=== EXERCICES À RÉALISER ===
1. Recopiez sans aucune modification le passage de l'extrait du document qui va de « Exclusion de la » jusqu'à « dans chaque pays. » inclus.
2. Répondez brièvement aux questions suivantes à l'aide de l'extrait du document.
(a) Quelle directive exclut de la brevetabilité les inventions dont l'exploitation commerciale serait contraire à l'ordre public et aux bonnes mœurs ?
(b) Dans le cadre de quel recours l'argument du risque de divergences d'interprétation avait-il été avancé ?
(c) Selon la Cour, qui est le mieux placé pour apprécier la validité d'une invention biotechnologique ?
3. Relevez dans l'extrait du document tous les adjectifs qui qualifient le mot « contexte ».

=== EXTRAIT DU DOCUMENT ===
Exclusion de la brevetabilité des inventions dont l'exploitation commerciale serait contraire à l'ordre public et aux bonnes mœurs

La directive 98/44/CE exclut de la brevetabilité les inventions dont l'exploitation commerciale serait contraire à l'ordre public et aux bonnes mœurs. Contrairement à ce qui avait pu être avancé dans le cadre du recours en annulation de la directive, la Cour de Justice a estimé que la directive était suffisamment précise sur ce point et que, donc, le risque de divergences d'interprétation n'était pas un argument valable. La Cour a par ailleurs considéré que les autorités nationales, administratives et juridictionnelles des États membres étaient les mieux placées pour apprécier la validité d'une invention biotechnologique eu égard au contexte éthique, sociologique et philosophique existant dans chaque pays.

=== ENTRÉES EXTRAITES ===
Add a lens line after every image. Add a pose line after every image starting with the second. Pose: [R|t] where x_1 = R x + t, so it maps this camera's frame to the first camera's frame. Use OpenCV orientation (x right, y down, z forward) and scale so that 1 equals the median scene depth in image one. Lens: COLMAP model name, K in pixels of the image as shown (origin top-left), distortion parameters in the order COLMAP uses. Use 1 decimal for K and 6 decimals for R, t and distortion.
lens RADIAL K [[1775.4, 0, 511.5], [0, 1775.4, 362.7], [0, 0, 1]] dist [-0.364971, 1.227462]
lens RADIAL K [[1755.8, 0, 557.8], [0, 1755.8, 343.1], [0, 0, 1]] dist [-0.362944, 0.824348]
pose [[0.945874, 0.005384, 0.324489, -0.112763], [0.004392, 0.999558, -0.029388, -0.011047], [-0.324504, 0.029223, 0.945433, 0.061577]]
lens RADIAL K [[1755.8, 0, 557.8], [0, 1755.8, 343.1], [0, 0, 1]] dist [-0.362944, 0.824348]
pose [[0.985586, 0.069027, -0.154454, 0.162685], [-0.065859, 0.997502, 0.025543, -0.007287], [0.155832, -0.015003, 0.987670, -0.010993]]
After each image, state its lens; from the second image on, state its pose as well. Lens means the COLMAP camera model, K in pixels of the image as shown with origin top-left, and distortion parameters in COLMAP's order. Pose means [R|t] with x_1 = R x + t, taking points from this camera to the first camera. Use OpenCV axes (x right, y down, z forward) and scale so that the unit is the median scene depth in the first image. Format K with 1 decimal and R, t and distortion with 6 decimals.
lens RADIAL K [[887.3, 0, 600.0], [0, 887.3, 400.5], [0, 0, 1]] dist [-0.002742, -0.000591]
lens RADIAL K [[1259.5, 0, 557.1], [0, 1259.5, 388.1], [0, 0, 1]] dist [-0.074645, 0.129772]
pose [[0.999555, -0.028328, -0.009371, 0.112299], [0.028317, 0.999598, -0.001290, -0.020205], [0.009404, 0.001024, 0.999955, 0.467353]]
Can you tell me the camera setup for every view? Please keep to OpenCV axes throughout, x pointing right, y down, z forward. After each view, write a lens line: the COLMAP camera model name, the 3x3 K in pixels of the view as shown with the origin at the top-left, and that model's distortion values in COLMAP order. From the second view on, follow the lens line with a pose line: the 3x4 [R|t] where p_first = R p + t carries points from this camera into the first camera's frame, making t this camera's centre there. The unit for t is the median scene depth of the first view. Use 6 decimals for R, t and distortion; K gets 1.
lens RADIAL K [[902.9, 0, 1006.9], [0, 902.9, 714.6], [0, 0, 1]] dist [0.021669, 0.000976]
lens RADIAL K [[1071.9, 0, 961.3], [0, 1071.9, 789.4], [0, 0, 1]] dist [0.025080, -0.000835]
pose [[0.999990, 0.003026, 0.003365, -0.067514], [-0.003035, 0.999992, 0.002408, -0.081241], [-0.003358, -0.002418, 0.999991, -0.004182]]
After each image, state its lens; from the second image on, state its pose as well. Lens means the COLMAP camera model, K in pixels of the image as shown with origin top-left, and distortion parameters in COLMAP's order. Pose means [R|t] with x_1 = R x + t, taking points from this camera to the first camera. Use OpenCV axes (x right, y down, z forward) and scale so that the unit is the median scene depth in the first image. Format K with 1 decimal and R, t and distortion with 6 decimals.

=== CORRIGÉ ===
1.
Exclusion de la brevetabilité des inventions dont l'exploitation commerciale serait contraire à l'ordre public et aux bonnes mœurs

La directive 98/44/CE exclut de la brevetabilité les inventions dont l'exploitation commerciale serait contraire à l'ordre public et aux bonnes mœurs. Contrairement à ce qui avait pu être avancé dans le cadre du recours en annulation de la directive, la Cour de Justice a estimé que la directive était suffisamment précise sur ce point et que, donc, le risque de divergences d'interprétation n'était pas un argument valable. La Cour a par ailleurs considéré que les autorités nationales, administratives et juridictionnelles des États membres étaient les mieux placées pour apprécier la validité d'une invention biotechnologique eu égard au contexte éthique, sociologique et philosophique existant dans chaque pays.

2.
(a) La directive 98/44/CE.
(b) Le recours en annulation de la directive.
(c) Les autorités nationales, administratives et juridictionnelles des États membres.

3. éthique, sociologique, philosophique